Diamond Resorts has such a forum on their own website where you can ask them and they answer. http://www.diamondresortsforums.com/default.aspx


----------



## dougp26364

In reading through the DRI forums, it looks as if they will consider deed backs if/when there is severe enough financial hardship. I would imagine in cases such as those, it's cheaper and easier for DRI to do some sort of deed back vs the expense of foreclosure with the unlikelyhood that they'd ever be able to collect any significant amount by putting past due fee's into collections. 

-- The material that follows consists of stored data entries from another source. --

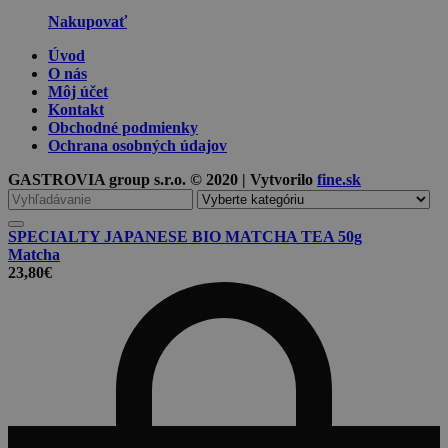
Nakupovať
Úvod
O nás
Môj účet
Kontakt
Obchodné podmienky
Ochrana osobných údajov
GASTROVIA group s.r.o. © 2020 | Vytvorilo
fine.sk
Vyhľadávanie
pre
SPECIALTY JAPANESE BIO MATCHA TEA 50g
Matcha
23,80
€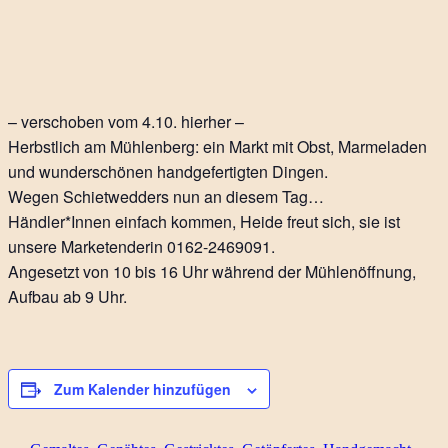
– verschoben vom 4.10. hierher –
Herbstlich am Mühlenberg: ein Markt mit Obst, Marmeladen
und wunderschönen handgefertigten Dingen.
Wegen Schietwedders nun an diesem Tag…
Händler*Innen einfach kommen, Heide freut sich, sie ist
unsere Marketenderin 0162-2469091.
Angesetzt von 10 bis 16 Uhr während der Mühlenöffnung,
Aufbau ab 9 Uhr.
Zum Kalender hinzufügen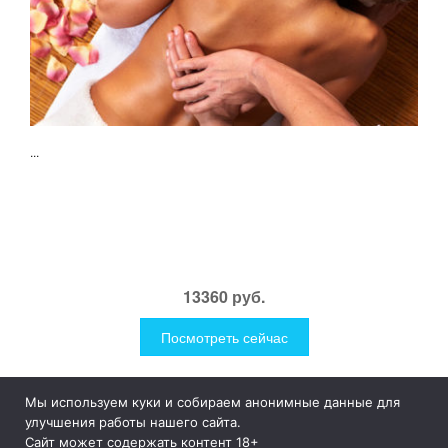
...
13360 руб.
Посмотреть сейчас
Мы используем куки и собираем анонимные данные для
1Like
Tog
улучшения работы нашего сайта.
nav
Сайт может содержать контент 18+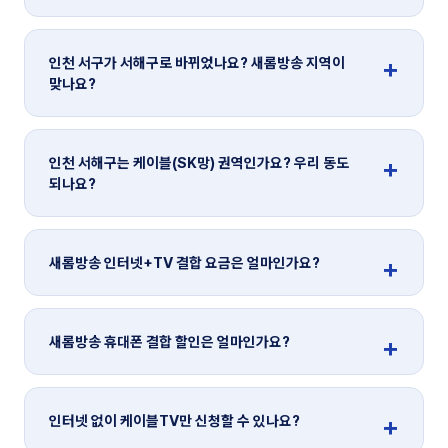
인천 서구가 서해구로 바뀌었나요? 새롬방송 지역이
맞나요?
인천 서해구는 케이블(SK망) 권역인가요? 우리 동도
되나요?
새롬방송 인터넷+TV 결합 요금은 얼마인가요?
새롬방송 휴대폰 결합 할인은 얼마인가요?
인터넷 없이 케이블TV만 신청할 수 있나요?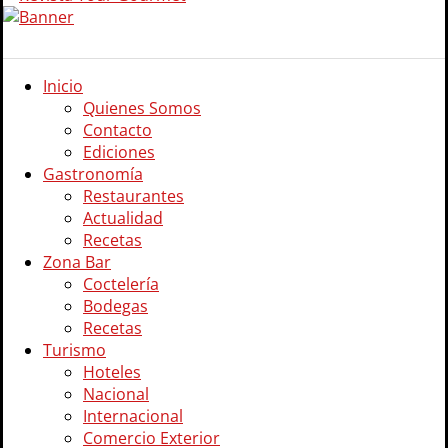
Inicio
Quienes Somos
Contacto
Ediciones
Gastronomía
Restaurantes
Actualidad
Recetas
Zona Bar
Coctelería
Bodegas
Recetas
Turismo
Hoteles
Nacional
Internacional
Comercio Exterior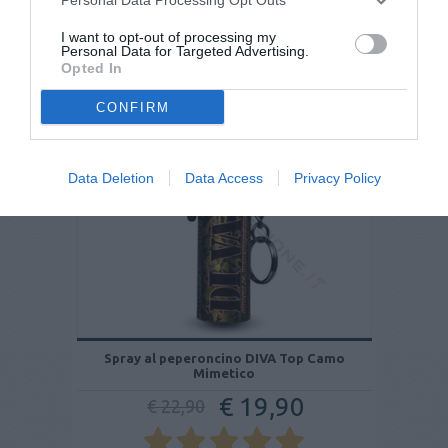
recensioni
I want to opt-out of processing my
Personal Data for Targeted Advertising.
Opted In
- 13%
CONFIRM
Data Deletion
Data Access
Privacy Policy
Spray al peperoncino DIVA Top Camo
Mimetico
€ 19,90
€ 22,90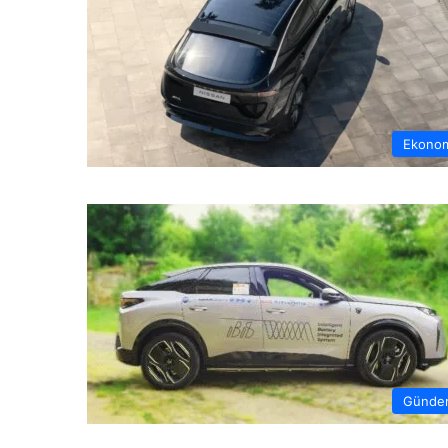
Ekono
Günde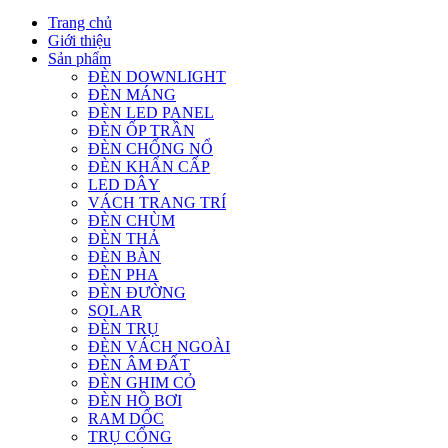
Trang chủ
Giới thiệu
Sản phẩm
ĐÈN DOWNLIGHT
ĐÈN MÁNG
ĐÈN LED PANEL
ĐÈN ỐP TRẦN
ĐÈN CHỐNG NỔ
ĐÈN KHẨN CẤP
LED DÂY
VÁCH TRANG TRÍ
ĐÈN CHÙM
ĐÈN THẢ
ĐÈN BÀN
ĐÈN PHA
ĐÈN ĐƯỜNG
SOLAR
ĐÈN TRỤ
ĐÈN VÁCH NGOÀI
ĐÈN ÂM ĐẤT
ĐÈN GHIM CỎ
ĐÈN HỒ BƠI
RAM DỐC
TRỤ CỔNG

Still, I believe it would be best to ask DRI directly on their owner forums or contact DRI's customer service to see what options might be available.


----------



## fluke

dougp26364 said:


> Diamond Resorts has such a forum on their own website where you can ask them and they answer. http://www.diamondresortsforums.com/default.aspx



I recently asked this question earlier this week on the DRI Member forums.  I got the personal email w/o a public posting.  No deedbacks or point surrenders allowed except in cases of documented severe financial distress.  Those will be evaluated on a case by case basis.


----------



## AZpeeps

timeos2 said:


> If you bought into one of the DRI Trusts then you're in a different situation. The resale of those is at best complicated and any return on your original purchase price is likely to be little or nothing. On the other hand if your ownership is fully paid for- you can't have an outstanding loan - and all you owe each year is the annual fees then by simply failing to pay one year your membership will be terminated. No foreclosure required as it isn't a deeded ownership.  Of course you'd lose any money you paid to buy it but that is usually gone (as in no resale value) anyway so just being out of future fees due may be enough to make that choice attractive to those owners.  DRI just turns around and resells those defaulted times to new buyers as they hold the titles regardless. It may work out for everyone in those cases.



Are you sure about that?  Can you elaborate just a bit.


----------



## pedro47

AZpeeps said:


> Are you sure about that?  Can you elaborate just a bit.



Timeos2 cannot comment on his post because he has passed away.


----------



## DeniseM

AZpeeps said:


> Are you sure about that?  Can you elaborate just a bit.



This thread is from 2012.


----------



## dougp26364

AZpeeps said:


> Are you sure about that?  Can you elaborate just a bit.



What he was talking about was a "glitch" in trust based ownerships. The rules of the trust are such that if you don't pay your trust fee's ontime, the option for the trust is to terminate your membership/ownership. 

This was discovered several years ago when a trust member/owner failed to pay their fee's ontime and had their membership/ownership revoked. Their recourse was to beg to be reinstated which, if memory serves me correctly, wasn't granted. They were simply out of their ownership. Of course if there's a loan against the ownership (mortgage for lack of a better word), you're still on the hook for the balance of the loan. 

So, trust ownership, don't pay fee's, ownership revoked without a forclosure and you're out. Relatively simple compared to owning a deeded week. You'll still possibly see a ding on your credit record for the non-payment of the fee's but, after the trust membership/ownership has been revoked you can always pay those fee's off and minimize the damage to the credit record. 

NOTE: I am not a trust owner. This is all THEORY based upon a post from a trust owner who had their membership revoked when they forgot to pay their fee's. That information is now several years old and I have no way to verify/validate it but, in theory, it sounds possible.

As mementioned John passed away several months back. How close I am to what he was getting at is up for speculation.


----------